Romney’s problem is that even if you consider his public persona to be authentic, he seems rather timid for a man who built his career risking capital at the gaming tables of private equity. A early Marco Rubio endorser, he has Chris Christie’s support, but campaigns like Charlie Crist. His reaction to individual Social Security accounts as fiscally irresponsible confirms his image as narrowly technocratic. He campaigns as the safe, sane, sober, responsible alternative to both Gingrich and Obama, and it may well be that the American people want safe, sane, sober, and responsible after the drama of the last four years, even if it does represent a lost opportunity to do more.

Those who caricature Gingrich’s appeal as mere media-hatred, though, miss the point. Such an appeal, while superficial, isn’t just limited to Republicans; ask Ronald Reagan and George H.W. Bush. Showing backbone in clear, simple terms is not nothing, although it’s not enough.  And it seems to give way to an opportunism of its own at inconvenient moments.

I’m not sure that Gingrich would lead to a 1964-type down-ticket meltdown. At the beginning of 1972, Nixon’s Gallup approval ratings were well over 50%, and stayed there until the onset of Watergate. Obama has nowhere near that level of public support, and an impending Presidential defeat would let Senate and House Republicans campaign all the more effectively as a check on Obama’s power. In 1972, the Democrats picked up a net 2 seats in the Senate, and lost only 13 seats of a 255-seat pre-election caucus in the House. Johnson’s approvals touched 80% when his party went from 258 to 295 seats in the House, and from 64 to 66 seats in the Senate.
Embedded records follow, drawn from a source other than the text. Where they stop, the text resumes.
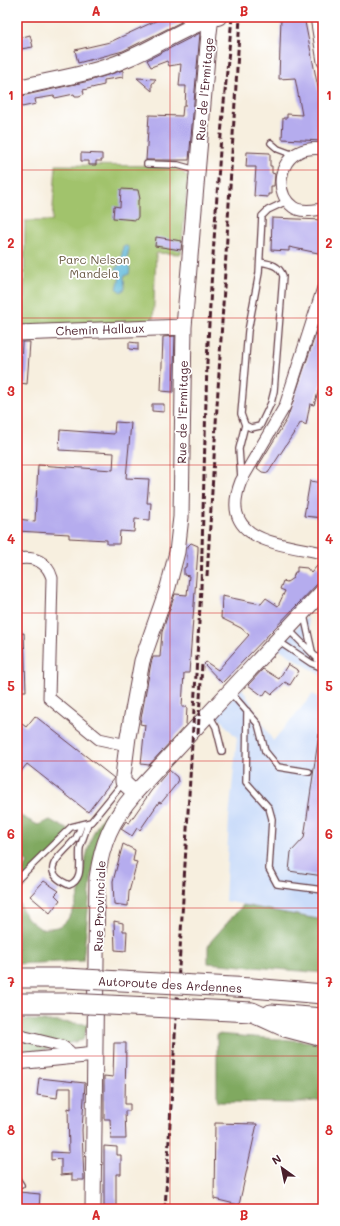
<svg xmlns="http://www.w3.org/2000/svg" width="340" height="1226" font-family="Mali,sans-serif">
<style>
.built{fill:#cadcf9}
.green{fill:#a1c36c;stroke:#76714c}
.forest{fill:#80a960;stroke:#656446}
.water{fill:#5bb7d9;stroke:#526b82}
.building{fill:#b5acee}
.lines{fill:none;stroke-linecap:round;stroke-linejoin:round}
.lane-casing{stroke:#643e46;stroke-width:8}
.street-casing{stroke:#643e46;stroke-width:13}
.secondary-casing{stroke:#643e46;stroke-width:17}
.highway-casing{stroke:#643e46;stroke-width:21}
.lane{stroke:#fff;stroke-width:5.5}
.street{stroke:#fff;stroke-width:11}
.secondary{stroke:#fff;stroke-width:15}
.highway{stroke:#fff;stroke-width:19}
.rail{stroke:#4a1f2b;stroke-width:3;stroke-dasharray:6 3;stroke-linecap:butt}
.highway-bridge-casing{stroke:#643e46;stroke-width:21;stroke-linecap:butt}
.highway-bridge{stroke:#fff;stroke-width:19}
.grid{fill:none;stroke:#d62828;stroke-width:1;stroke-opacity:0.55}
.labels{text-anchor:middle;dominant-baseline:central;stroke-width:3.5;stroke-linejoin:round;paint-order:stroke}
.street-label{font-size:12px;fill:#4a1f2b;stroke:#fff}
.park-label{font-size:12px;fill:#685842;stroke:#fff}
.neatline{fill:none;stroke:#d62828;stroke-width:1.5}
.grid-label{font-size:13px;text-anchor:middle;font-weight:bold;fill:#d62828}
</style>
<rect width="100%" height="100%" fill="#fff"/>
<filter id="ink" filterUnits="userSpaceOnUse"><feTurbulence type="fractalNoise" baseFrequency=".025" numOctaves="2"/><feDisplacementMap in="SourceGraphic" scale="8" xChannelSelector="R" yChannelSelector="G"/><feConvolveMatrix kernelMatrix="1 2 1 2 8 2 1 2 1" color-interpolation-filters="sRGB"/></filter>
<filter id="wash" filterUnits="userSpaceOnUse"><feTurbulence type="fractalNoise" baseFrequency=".012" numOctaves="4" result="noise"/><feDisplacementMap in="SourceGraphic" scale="16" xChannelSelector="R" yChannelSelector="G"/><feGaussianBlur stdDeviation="0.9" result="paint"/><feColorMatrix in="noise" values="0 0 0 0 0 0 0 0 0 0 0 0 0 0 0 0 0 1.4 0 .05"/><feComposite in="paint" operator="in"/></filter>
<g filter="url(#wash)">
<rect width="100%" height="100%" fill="#f7efdf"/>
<path class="built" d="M307 617 315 652 323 661V677L281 650H276Z
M242 688 273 741 313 694 323 701V920L225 901 229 818 237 738 216 715Z"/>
<path class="green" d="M56 165 176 166 188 177 181 254 156 253 153 326 24 330 25 221H52Z"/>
<path class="forest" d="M117 803 109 815 97 842 91 881 83 961 17 964V878L28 863 17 856V814L38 825 50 820 74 833 32 875 18 896C21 914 27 919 41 929 47 928 58 928 62 925 92 901 73 834 117 803Z
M243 905 323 920V973L208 963V947L211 941Z
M17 1019 88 1024 83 1040 17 1056Z
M217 1034 315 1042 323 1045V1100L296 1103 217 1102Z"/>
<path class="water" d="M123 246H127L129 249 126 262 130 269 129 274 124 276 125 289 121 292 117 289 120 276 116 269 121 262Z"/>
<g id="blocks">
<path class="building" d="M164 17H179L181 22 123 51 78 63 75 50 110 42Z
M281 17H304L323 113V141L282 139 283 118H287V114L302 115 295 78 279 79Z
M200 33 189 160H146L149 115 182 116 183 106H185L186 86H179L181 64 169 66 167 61 151 67 147 60Z
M30 35 33 47 21 49 19 38Z
M123 70V77L104 80V85L83 90 84 94 79 96H75L74 94 55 98 54 96 35 99 36 104 22 107 20 102 17 103V97L89 81Z
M137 78 156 79 152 84V91Z
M247 152 270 153V166H272V173L275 174 274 186H271V194H268V197L254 196 256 167H246Z
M81 153 102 154V161H96V165H89V161H81Z
M121 189 138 190 140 199 138 200V217L136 220 113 218 114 206 120 207Z
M272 218 323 220V254L289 247V251L271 250Z
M156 237 182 241 181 250 155 246Z
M323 312V377L314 405 310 404 306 425 301 422 268 473 262 472 257 468 287 419Z
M175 336 173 392 161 391 163 337Z
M22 342H30L27 384 20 383Z
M129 342 138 343V350L129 349Z
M152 404H164V412L152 411Z
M115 422 131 423 126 478 149 479 147 503H151L150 520 135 519 134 532 120 531 119 544H107V540L69 538V534L17 531V519L35 521 38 465 113 470 114 453 59 450 60 430 114 434Z
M310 481 323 483V518L304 516Z
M191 543 198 546V550L189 673H184L182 707H187L186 725 149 765 141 764 145 725 140 724 151 663 153 657H160L162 632 175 594 187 595 189 576 184 575V568L186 567 188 546Z
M317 566 323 572V578L222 683 204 664 206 662 218 670 249 635 241 628 221 618 222 596 261 604 266 598 278 606 285 591 280 589 283 581 287 582 293 578 295 572H297V567L307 568 311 573Z
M24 633 26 691H17V634Z
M288 664 299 671 290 685 285 682 272 694 267 690 263 696 248 685 263 669 279 679Z
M35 716 114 778 88 812 27 764 17 776V720L26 727Z
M319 734H323V876L289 871 291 852 304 838Z
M169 770 177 777 178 782 161 803 159 802 140 830 137 828 132 836 121 829 126 821 129 823 151 791Z
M123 844 135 850 133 861 137 862 129 892 128 906 114 904 113 881Z
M44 881 59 891 55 895 60 900 50 913 30 896Z
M114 921 123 923V931H127L126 951 115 950Z
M114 1043H126L125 1104H130V1111H125L126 1139H111L110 1119H104V1076L113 1077Z
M39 1078 85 1083 82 1130 84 1180H72V1174L61 1175V1159L51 1160V1152L69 1153 68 1108 71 1109V1088H58L57 1098 37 1095Z
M215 1123 257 1124 239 1205 214 1199Z
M104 1146 117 1147V1155H121V1174H116V1209H104Z
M19 1192 40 1194 39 1209 18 1207Z"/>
</g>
</g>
<g filter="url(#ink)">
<use href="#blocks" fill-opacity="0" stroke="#643e46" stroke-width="1"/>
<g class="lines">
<g class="lane-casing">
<path id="lane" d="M271 143 278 149 294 155
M147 164 178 165 196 170
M260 262C271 264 279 265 283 276L274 391 271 403 260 426 251 428 245 425 241 414 248 331 259 273 262 216 268 210 287 201
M241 478 239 449 245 425
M304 615 312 651
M289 630 317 658 320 666
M278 641 311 663 323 668
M230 692 258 724 265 751 278 767 309 772
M247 711 246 782 269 808 272 819 269 869 277 884 323 890
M209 715 216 727 222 751
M81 826C80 830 78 834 76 838 63 855 35 870 69 885 85 879 78 860 80 848 82 840 86 832 88 823
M17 880 71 827 91 822 122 784
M17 1179 21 1185"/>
</g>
<g class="street-casing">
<path id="street" d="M186 17 198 23
M316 17 323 62
M323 149C314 148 307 148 299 152 279 161 274 193 293 207 301 213 314 210 323 209
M323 288 285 406 241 481C217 542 282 544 323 553
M17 559C34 556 47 561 52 578L49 698 99 739 127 745
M17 1035 62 1046 69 1051 70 1058"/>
</g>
<g class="secondary-casing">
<path id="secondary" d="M17 88C53 79 93 74 127 59 158 46 185 26 219 17
M17 333 184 327
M135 793 123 782V776L128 737 142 661 168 587 177 552 181 517 184 327 209 33 211 17
M17 1062 95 1054
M93 1209 97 878C102 843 111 821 135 793L323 591"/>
</g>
<g class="highway-casing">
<path id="highway" d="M17 978H65
M252 988 323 994
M17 1003H68
M252 1012 285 1027 323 1037
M271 1014 323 1018"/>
</g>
<use href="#lane" class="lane"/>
<use href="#street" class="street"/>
<use href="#secondary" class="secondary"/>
<use href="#highway" class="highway"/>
<path class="rail" d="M207 576 240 17
M198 734 202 664
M165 1209 201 588 207 362 211 286 221 135 232 17"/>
<g class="highway-bridge-casing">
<path id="highway-bridge" d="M65 978 252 988
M68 1003 252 1012"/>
</g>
<use href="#highway-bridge" class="highway-bridge"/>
</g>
</g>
<path class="grid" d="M170 17V1209M17 170H323M17 318H323M17 465H323M17 613H323M17 761H323M17 908H323M17 1056H323"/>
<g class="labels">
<g class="street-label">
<text transform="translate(204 89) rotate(-85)">Rue de l'Ermitage</text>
<text transform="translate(100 329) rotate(-2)">Chemin Hallaux</text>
<text transform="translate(182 412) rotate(-89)">Rue de l'Ermitage</text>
<text transform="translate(99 906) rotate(-88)">Rue Provinciale</text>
<text transform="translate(170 984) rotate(3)">Autoroute des Ardennes</text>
</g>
<g class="park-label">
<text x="94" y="259">Parc Nelson<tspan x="94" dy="14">Mandela</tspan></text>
</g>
</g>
<rect width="340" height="1226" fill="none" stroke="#fff" stroke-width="44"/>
<g transform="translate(282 1168) rotate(327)" stroke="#ffffff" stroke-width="3" paint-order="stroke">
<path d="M0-3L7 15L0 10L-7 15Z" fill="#4a1f2b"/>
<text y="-6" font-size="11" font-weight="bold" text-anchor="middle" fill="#4a1f2b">N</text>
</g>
<rect x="22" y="22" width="296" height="1182" class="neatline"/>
<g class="grid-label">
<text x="96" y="16">A</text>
<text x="244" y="16">B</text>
<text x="11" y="100">1</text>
<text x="329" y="100">1</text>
<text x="11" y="248">2</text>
<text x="329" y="248">2</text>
<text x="11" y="396">3</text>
<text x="329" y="396">3</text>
<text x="11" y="544">4</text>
<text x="329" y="544">4</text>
<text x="11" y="691">5</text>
<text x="329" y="691">5</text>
<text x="11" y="839">6</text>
<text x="329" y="839">6</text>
<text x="11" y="987">7</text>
<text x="329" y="987">7</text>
<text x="11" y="1135">8</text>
<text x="329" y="1135">8</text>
<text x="96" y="1220">A</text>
<text x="244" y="1220">B</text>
</g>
</svg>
Even a Gingrich candidacy wouldn’t result in that kind of wipeout, although it would probably cost us a shot at the Senate.

Sadly, that might be enough. Unlike the Democrats, we can’t afford to wander in the political wilderness for another couple of decades. If Obama were re-elected, and we failed to retake the Senate, Obamacare would be permanently enshrined into law, and the American citizen transformed into a subject. Obama is willing to use executive power up to and beyond the fullest extent permissible by law. Congress’s best means of asserting its part of the check-and-balance system is the power of the purse. But Senate Democrats have deprived Congress of that power, putting government spending on auto-pilot by not even bringing a budget up for a vote. So failing to take the Senate would put all the burden back on the House Republicans to find a credible way to threaten – and if need be, go through with – a government shutdown, without committing political suicide in the process.

If nominating Romney is enough to help us carry the Senate, even if it isn’t enough to get us back to the White House, it will put the party in a position of strength to challenge him, especially given the Senate partisan profile up for re-election in 2014.

This isn’t a matter of giving in to the Establishment.  If there were no other credible choices, if this were 2008, post-Colorado, and I were left with a meaningless vote, that would be one thing.  But there’s nothing the matter with concluding that while the party Establishment was too quick to line up behind Romney in the first place, I can make my own choice to support him now, for my own reasons, at a time when my vote – fortunately – still matters.  It’s called deciding, and that’s a very different thing from having something decided for you.

To this extent, Barone’s final paragraph is instructive: “Tea partiers will grouse if Romney is nominated. But maybe they need patience and perseverance. One lesson of history is that a movement can reshape a party. Another is that it takes time.”